» **STORED DATA**:
────
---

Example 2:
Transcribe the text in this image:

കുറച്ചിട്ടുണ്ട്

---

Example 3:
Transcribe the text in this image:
────
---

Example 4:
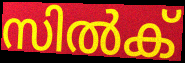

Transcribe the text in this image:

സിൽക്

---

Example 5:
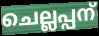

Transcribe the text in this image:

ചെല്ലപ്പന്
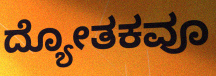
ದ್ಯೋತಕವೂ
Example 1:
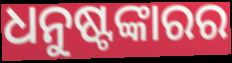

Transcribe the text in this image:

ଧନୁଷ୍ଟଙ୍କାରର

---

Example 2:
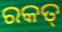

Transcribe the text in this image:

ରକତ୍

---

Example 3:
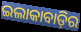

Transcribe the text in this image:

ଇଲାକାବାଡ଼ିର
────
» **WHAT THIS TASK INVOLVES**: Copy out each line in the records above that contains the string "Example".

» **OUTPUT OF THE TASK**:
Example 2:
Example 3:
Example 4:
Example 5:
Example 1:
Example 2:
Example 3:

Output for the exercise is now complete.